Friday, February 12, 2016

Go to Aromes

After a good dinner, I'm usually very content, but there's a particular feeling I get after an extra-special dinner. Call it a glow, maybe. Or giddiness. Either way, it comes with an urge to talk about the meal with everyone I see.

 That's how I felt after a recent dinner at Aromes. It was a media dinner, organized by Amy "Charm City Cook" Langrehr, and it was fabulous.
Clockwise from top left: Jerusalem artichoke and salsify with Jerusalem artichoke milk and green juniper berry oil; menu; carrot miso creme brulee with lime ash and swarnadwipa; sea salt-baked celeriac with goat cheese, celeriac and chickweed extraction juice, shaved dried celeriac and celery vinegar jelly; potato ratte doughnut with sea urchin fish sauce and fresh sea urchin, fried scallops, coffee and licorice powder and lovage cream; sweet potato "risotto" with spoon fig leaf milk, lemon verbena oil and crispy black rice crackers; mugwort beer-braised oxtail taco with ramp vinegar in caramelized hay milk skin shell; grilled duck breast with duse seaweed and butter and slow-roasted beet sprayed with elderflower vinegar. (Monkfish with eggplant oil, served with fermented emmer grain and squid ink, pickled black radishes, buttermilk and lemon thyme oil is not pictured because my photos were super blurry.)

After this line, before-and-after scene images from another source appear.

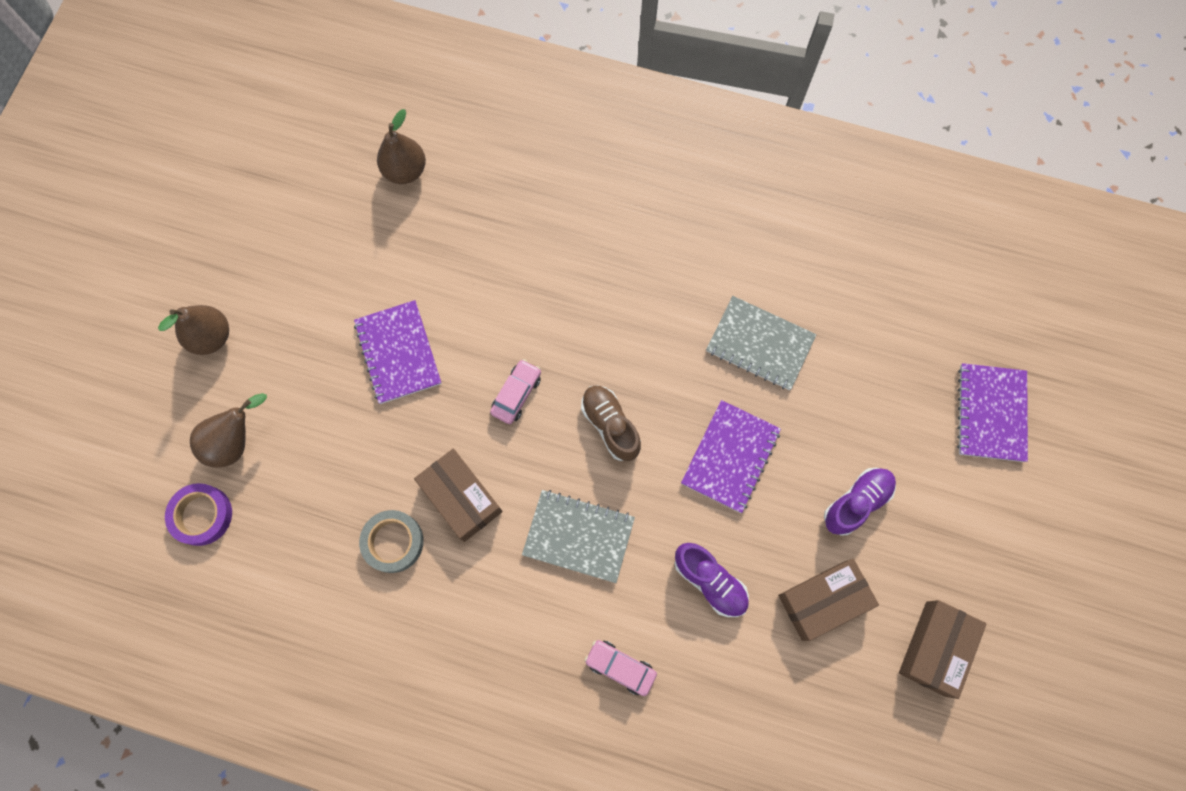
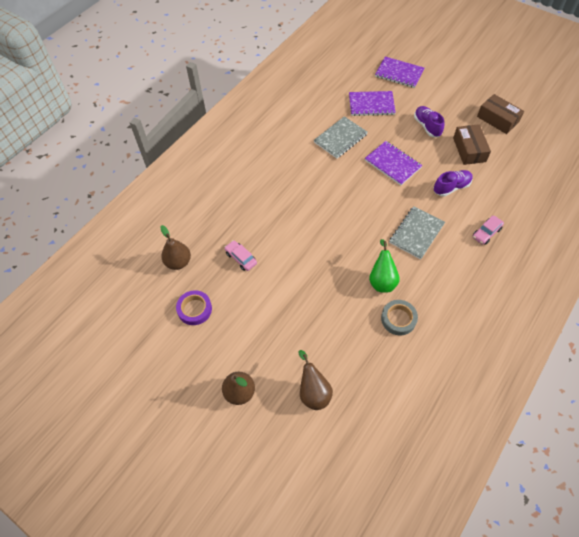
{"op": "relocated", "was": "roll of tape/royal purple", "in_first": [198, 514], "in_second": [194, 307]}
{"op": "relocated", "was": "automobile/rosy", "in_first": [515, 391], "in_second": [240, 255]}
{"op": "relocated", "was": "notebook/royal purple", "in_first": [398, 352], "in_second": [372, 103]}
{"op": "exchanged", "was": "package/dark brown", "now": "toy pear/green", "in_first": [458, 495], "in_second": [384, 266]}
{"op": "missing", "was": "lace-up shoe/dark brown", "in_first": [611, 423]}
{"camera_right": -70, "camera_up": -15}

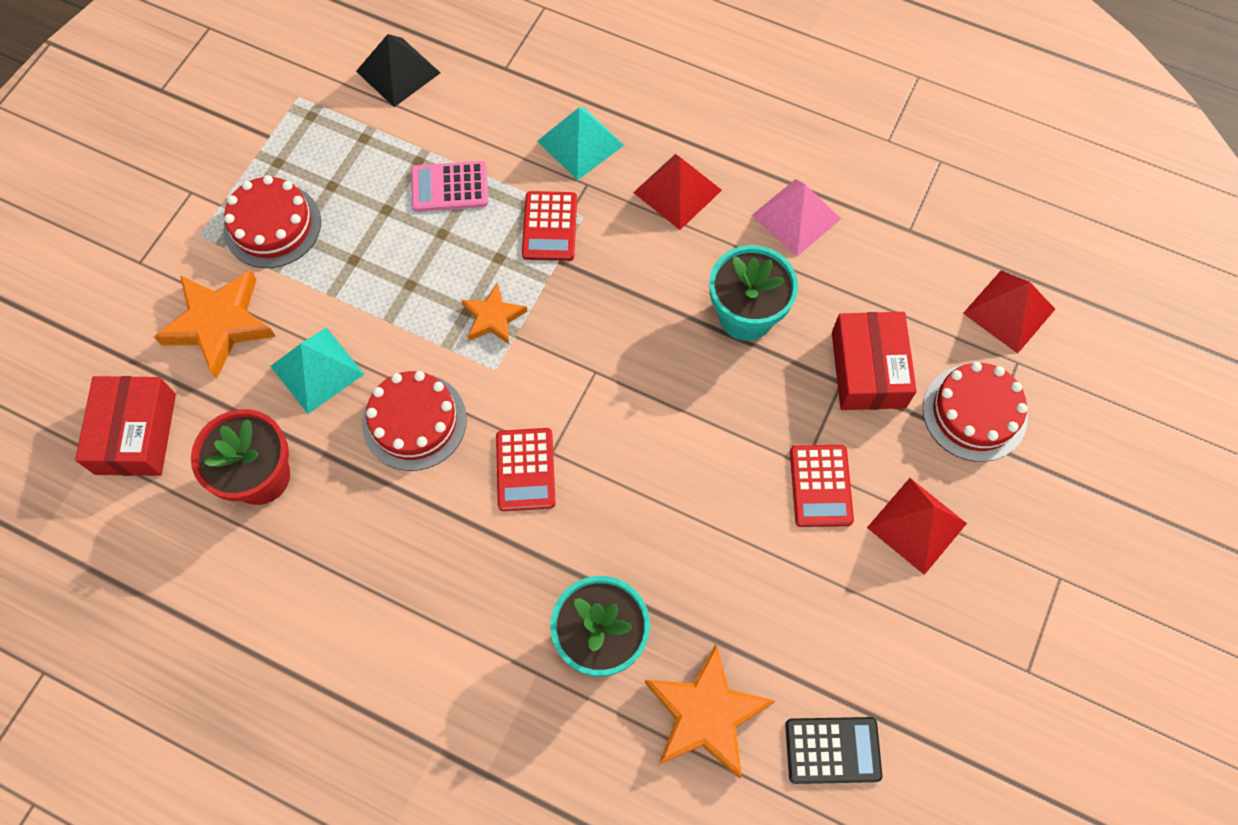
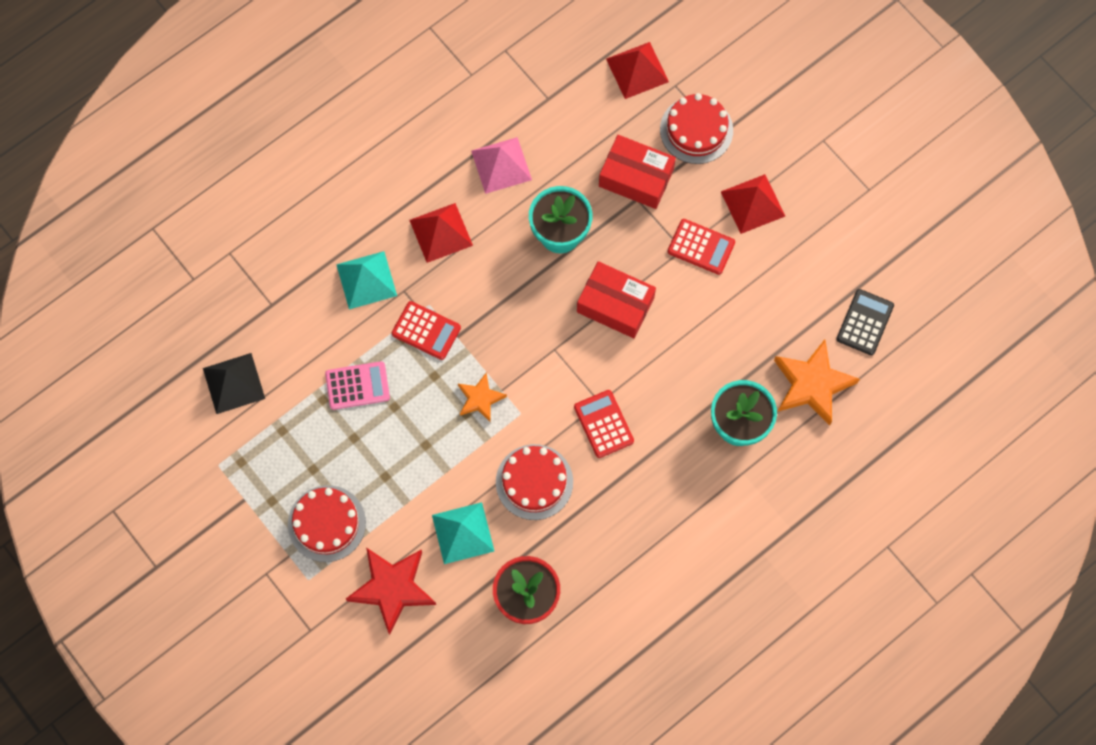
{"op": "spun", "was": "calculator/rosy", "in_first": [449, 186], "in_second": [357, 385], "clockwise": -120}
{"op": "colour", "was": "star shape/orange-coloured", "now": "star shape/red", "in_first": [215, 324], "in_second": [391, 591]}
{"op": "spun", "was": "calculator/red", "in_first": [526, 469], "in_second": [604, 424], "clockwise": -135}
{"op": "relocated", "was": "package/red", "in_first": [125, 426], "in_second": [616, 299]}
{"camera_right": -65, "camera_up": 5}

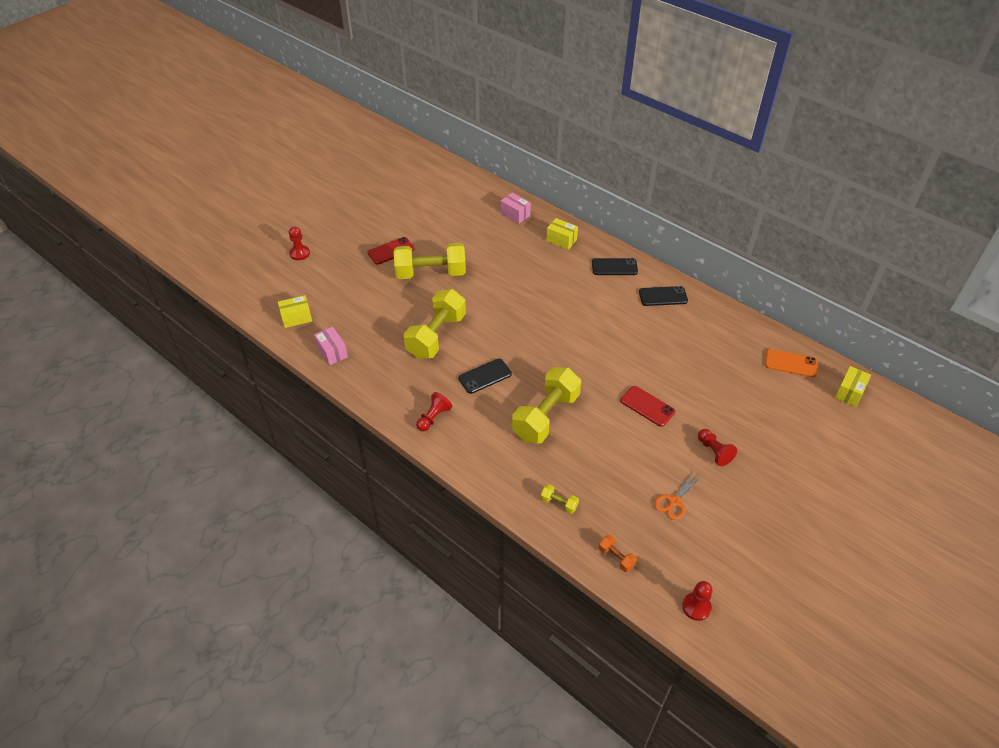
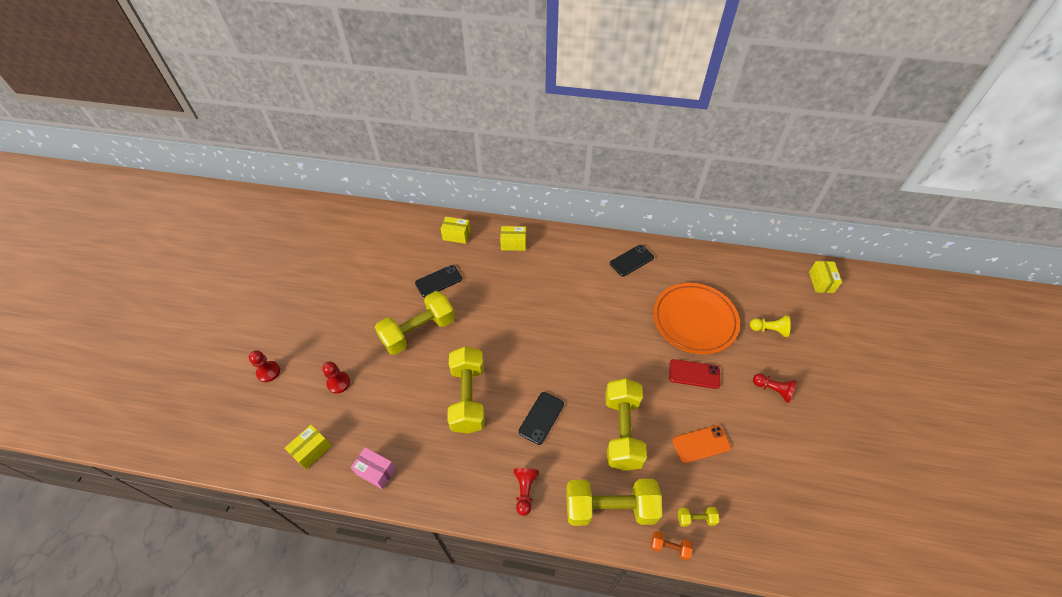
{"op": "relocated", "was": "chess pawn/red", "in_first": [697, 601], "in_second": [336, 377]}
{"op": "relocated", "was": "phone/jet-black", "in_first": [615, 266], "in_second": [438, 281]}
{"op": "colour", "was": "package/rosy", "now": "package/golden", "in_first": [516, 208], "in_second": [456, 230]}
{"op": "appeared", "now": "free weight/golden", "in_second": [614, 502]}
{"op": "relocated", "was": "free weight/orange-coloured", "in_first": [617, 553], "in_second": [672, 545]}
{"op": "appeared", "now": "flat dish/orange-coloured", "in_second": [696, 318]}
{"op": "relocated", "was": "phone/orange-coloured", "in_first": [791, 363], "in_second": [701, 444]}
{"op": "appeared", "now": "chess pawn/golden", "in_second": [770, 326]}
{"op": "missing", "was": "phone/red", "in_first": [391, 251]}
{"op": "missing", "was": "shears/orange-coloured", "in_first": [678, 495]}
{"camera_right": -30, "camera_up": 5}

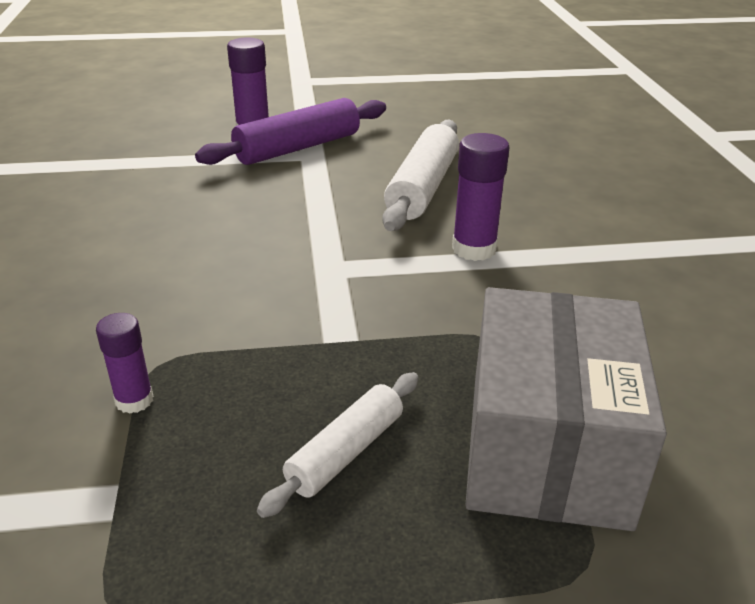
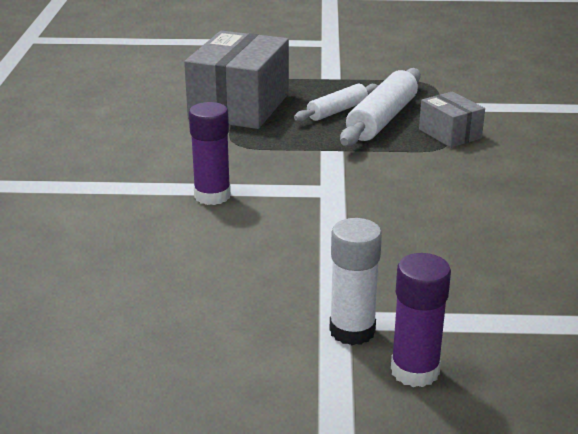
{"op": "exchanged", "was": "rolling pin/royal purple", "now": "glue/pure white", "in_first": [290, 131], "in_second": [355, 281]}
{"op": "relocated", "was": "rolling pin/pure white", "in_first": [421, 175], "in_second": [380, 107]}
{"op": "exchanged", "was": "glue/royal purple", "now": "package/gray", "in_first": [124, 363], "in_second": [452, 120]}
{"camera_right": -170, "camera_up": -5}

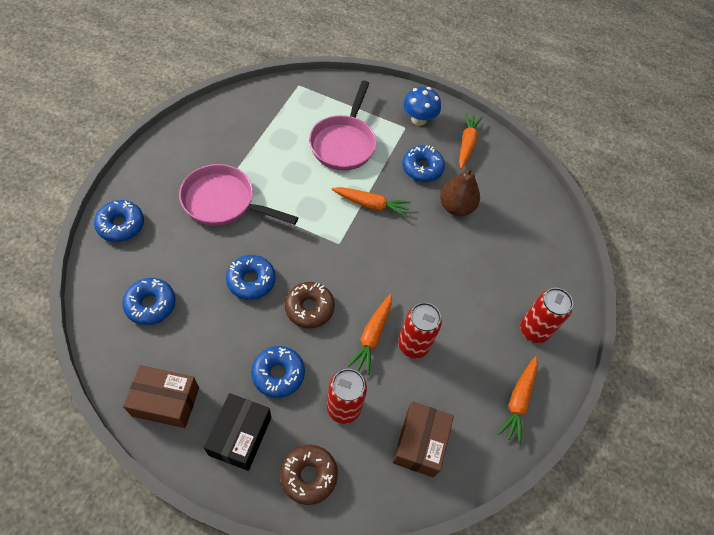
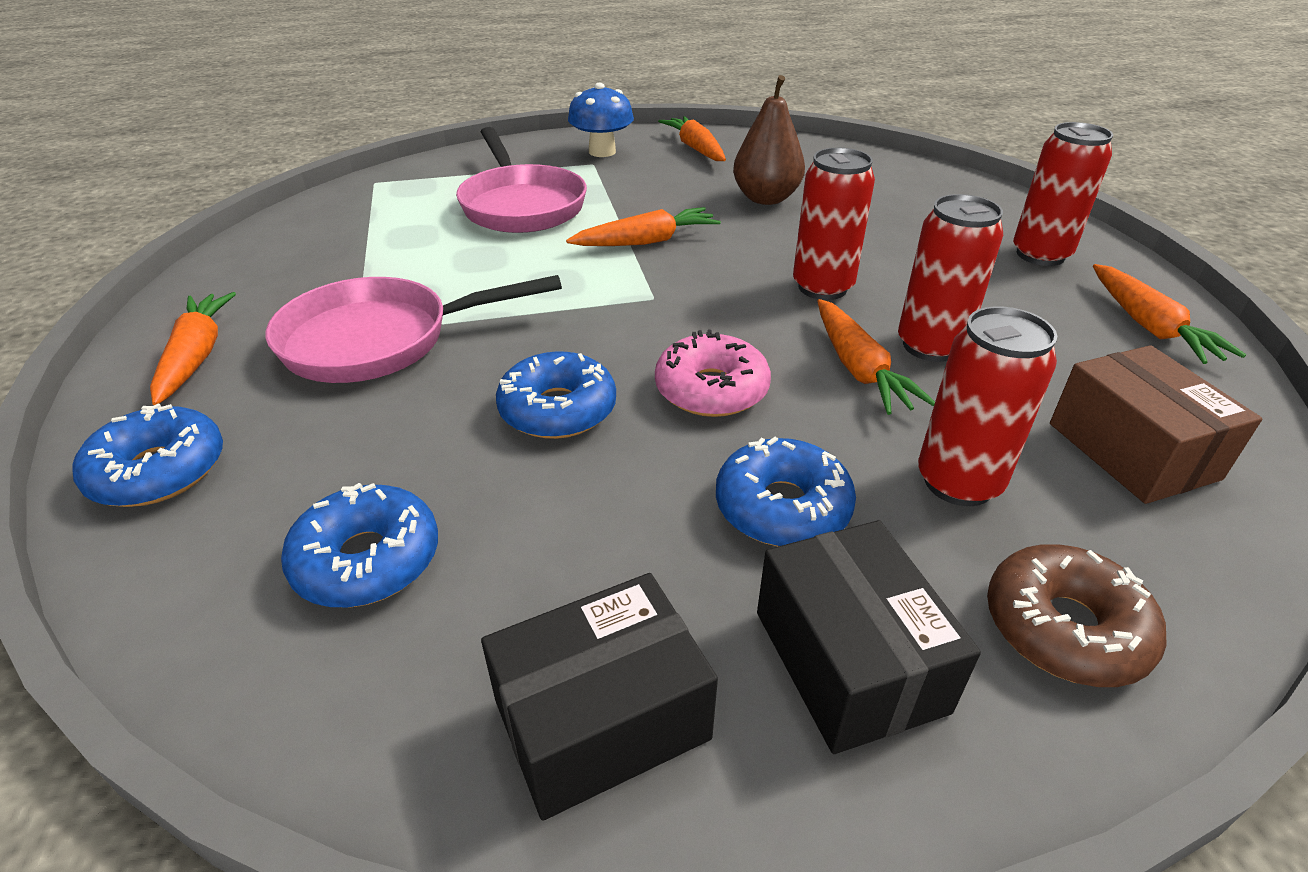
{"op": "appeared", "now": "root vegetable/orange-coloured", "in_second": [193, 348]}
{"op": "colour", "was": "package/dark brown", "now": "package/jet-black", "in_first": [161, 396], "in_second": [599, 697]}
{"op": "colour", "was": "glazed donut/dark brown", "now": "glazed donut/rosy", "in_first": [310, 305], "in_second": [713, 373]}
{"op": "appeared", "now": "can/red", "in_second": [834, 224]}
{"op": "missing", "was": "glazed donut/blue", "in_first": [423, 163]}
{"camera_right": -30, "camera_up": -20}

Aromes is a tiny BYOB spot on Chestnut Avenue in Hampden. The vibe is warm and simple, with a big plate glass window, bare wooden tables and an opening in the back, giving diners a glimpse of what Chef Steve Monnier and Sous Chef Jeff Schultz are doing in the kitchen.

Monnier is French, though he moved to the U.S. in 2002, first to southern California. He opened Aromes in Baltimore in 2014. Though he clearly has classical training, his food is anything but traditional. It's wildly creative, smart and - importantly - delicious. I was reminded of Tae Strain's food at demi, the tiny spot in Belvedere Square (that I still miss) - but Monnier's food is earthier than demi's high polish fare.

Each night, Monnier presents a new, multi-course menu. Diners have the option of ordering a three- or six-course meal - but there's no picking which courses. It doesn't matter, though. Everything is spectacular.

On the menu, dishes are described by a handful of key ingredients, from sea urchin to sweet potato. On the plate, they're wonderfully complex, technique on top of technique. And they taste good.

One of the highlights of our meal was a surprise off-menu dish - an oxtail taco. The meat was braised in mugwort beer and the shells were about as far from Old El Paso as you can imagine. Made with the caramelized skin formed by cooking milk - milk that had been infused with hay - they were smooth, delicate and outdoorsy in the very best way. And so interesting!

Everyone at the table also went crazy for one of the night's simpler dishes, a thick slice of grilled duck breast served with a slow-roasted beet. But, of course, it was more involved than that. Prior to cooking on a Japanese grill, the duck was marinated in fermented brown rice. The beet was roasted at a low temperature for five hours with dulse seaweed and butter, until it was papery and thin and almost resembled an artichoke.

The duck, we all agreed, might have been the best any of us had ever had (and it was not a table full of people who shy away from food). That was in part because of the creativity and behind-the-scenes flourishes involved...but it was also because Monnier and Schultz simply know how to cook.

Chefs as creative as Monnier run the risk of getting too cutesy - of doing things because they can, even if maybe they shouldn't. That did not happen at Aromes.

A word, too, about the service. Because the space is small, during our visit, one waiter, Gilles Mascarell, handled the whole room. He was excellent - and that was not a surprise, given his pedigree. Most notably, for nearly a decade before joining Aromes, he worked at Salt Tavern.

There is just something about Salt Tavern alumni. Frequently, when I've had seriously good service, I find out after the fact that the server did a stint at Salt. (Note: I might be biased because Teresa from Thames Street Oyster House is both my neighbor and my favorite waitress in the city - but I still think I'm right about this.)

I couldn't have asked for anything more from the meal - though it's not a dining experience that's for everyone. Some people get twitchy when they don't have choices on the menu, or prefer food that is more straightforward than creative. Both of those are perfectly acceptable preferences - and if you do fall in one of those categories, Aromes might not be the restaurant for you.

But if you don't mind putting yourself in the hands of a super-creative chef for an evening, you need to get there sooner rather than later. It's a special experience. One that'll make you glow.